## Task details
Return each line below exactly as it reads, and omit any image in it.

## Records to process
★ ★ ★
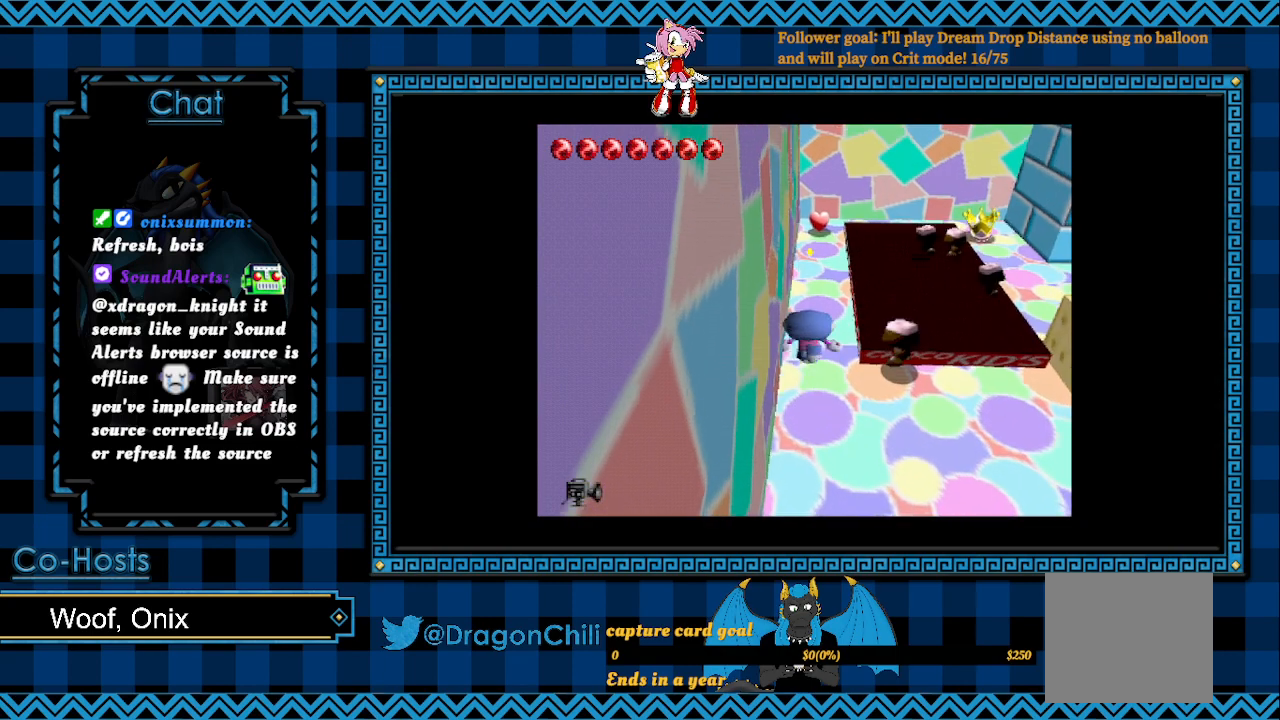
{"buttons": [], "left_stick": "up", "right_stick": "center", "events": []}
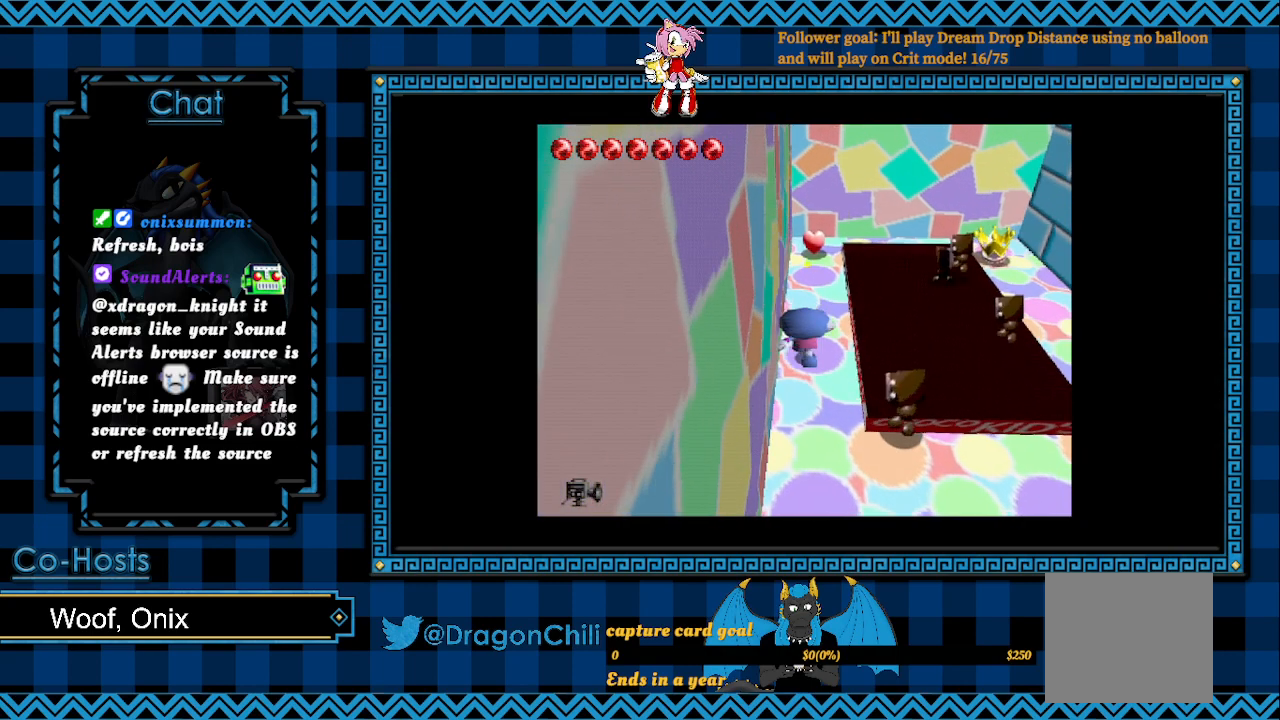
{"buttons": [], "left_stick": "up", "right_stick": "center", "events": []}
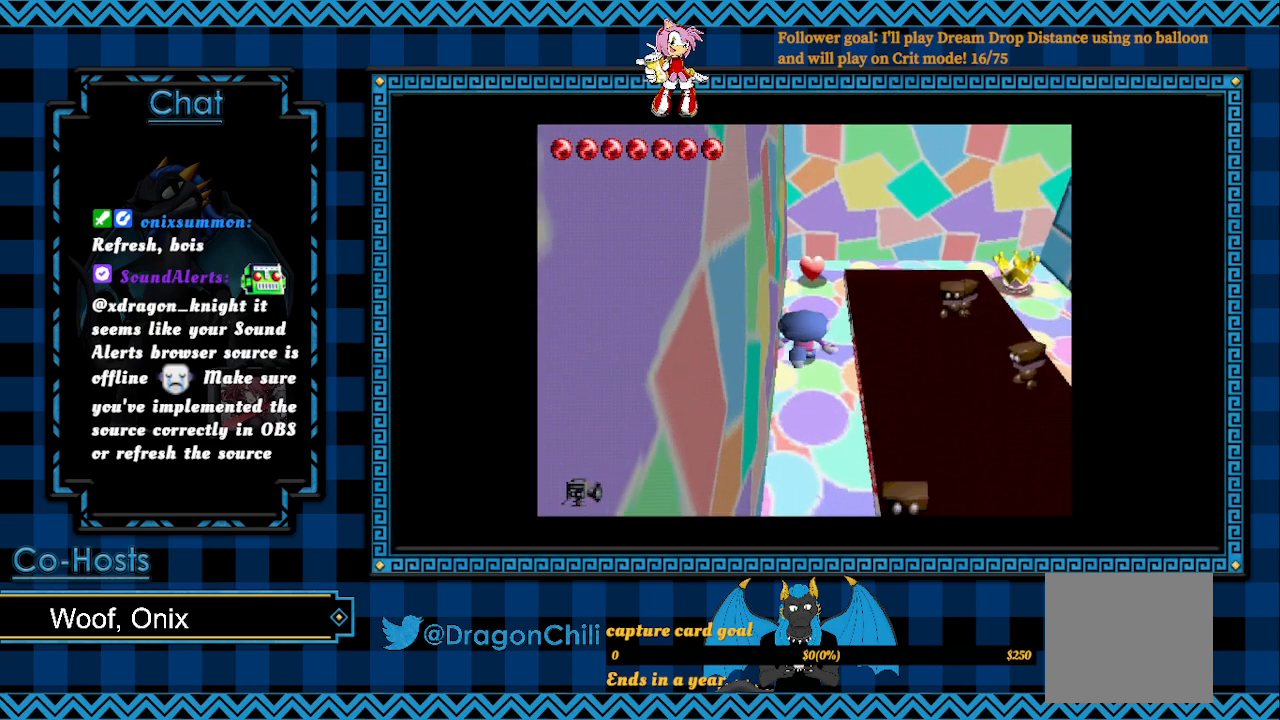
{"buttons": [], "left_stick": "up", "right_stick": "center", "events": []}
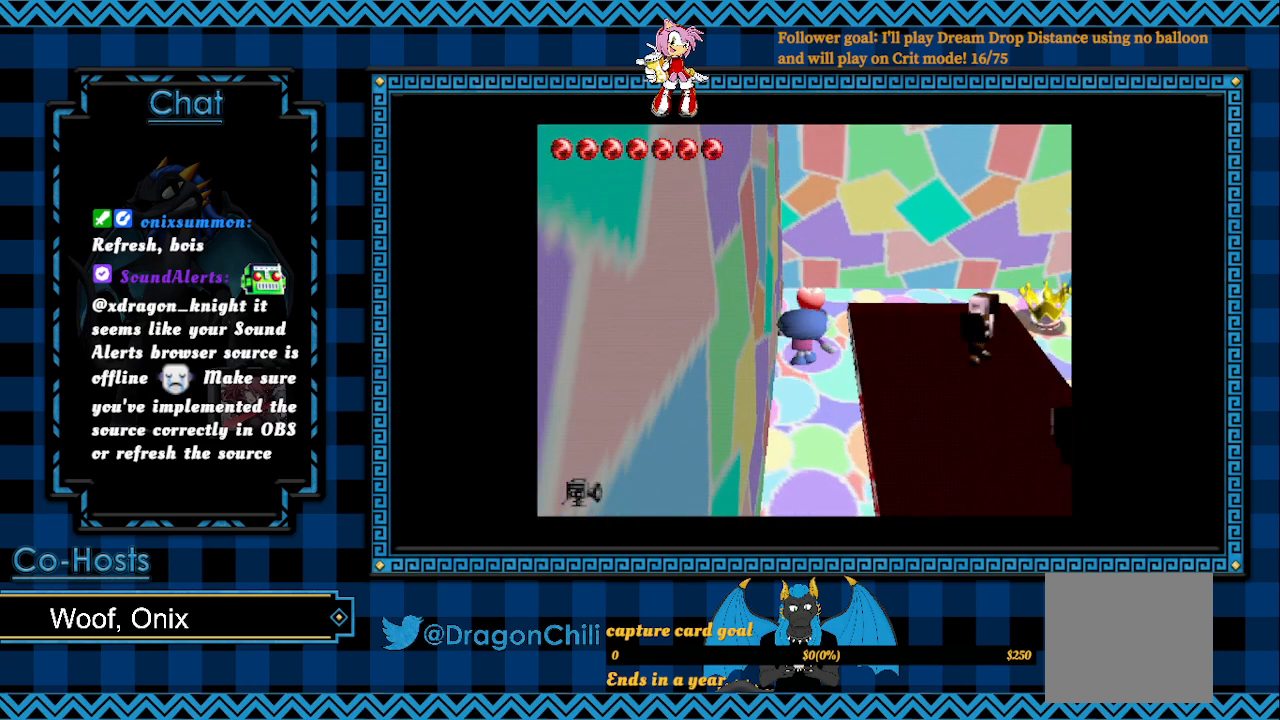
{"buttons": [], "left_stick": "up", "right_stick": "center", "events": []}
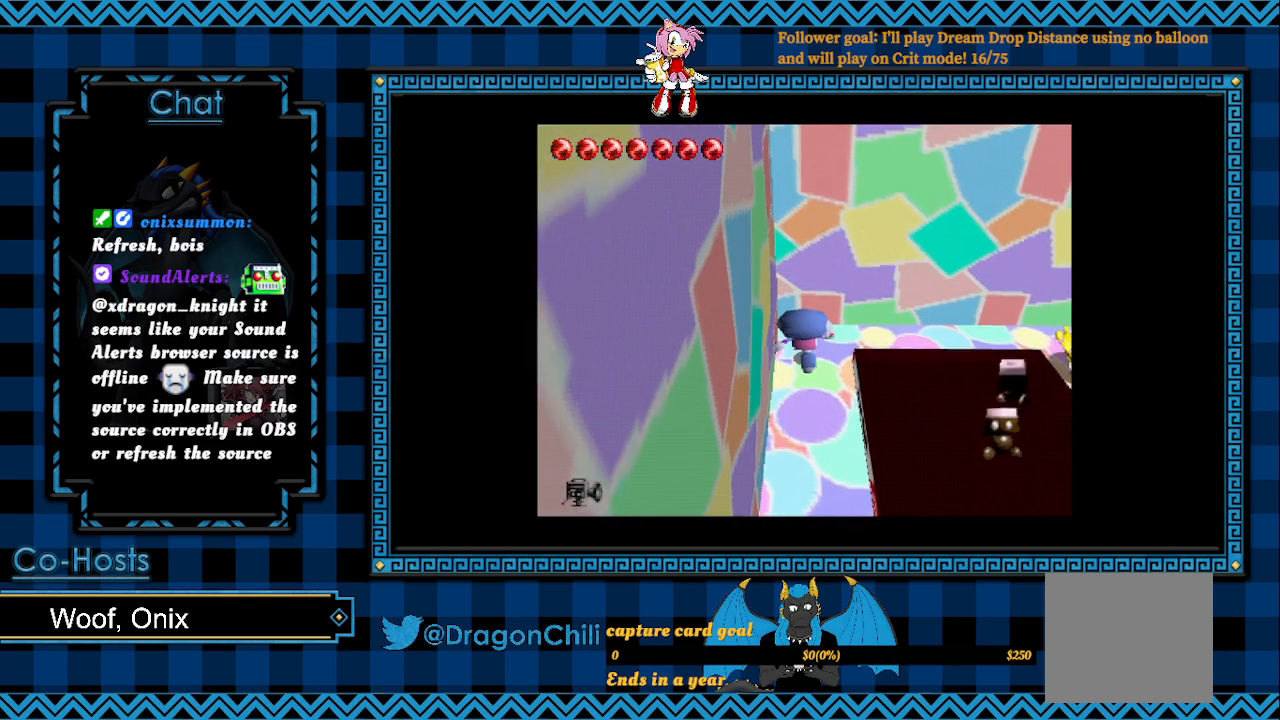
{"buttons": [], "left_stick": "down", "right_stick": "center", "events": [[67, "left_stick", "down"]]}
★ ★ ★
## Finished exercise
{"buttons": [], "left_stick": "up", "right_stick": "center", "events": []}
{"buttons": [], "left_stick": "up", "right_stick": "center", "events": []}
{"buttons": [], "left_stick": "up", "right_stick": "center", "events": []}
{"buttons": [], "left_stick": "up", "right_stick": "center", "events": []}
{"buttons": [], "left_stick": "down", "right_stick": "center", "events": [[67, "left_stick", "down"]]}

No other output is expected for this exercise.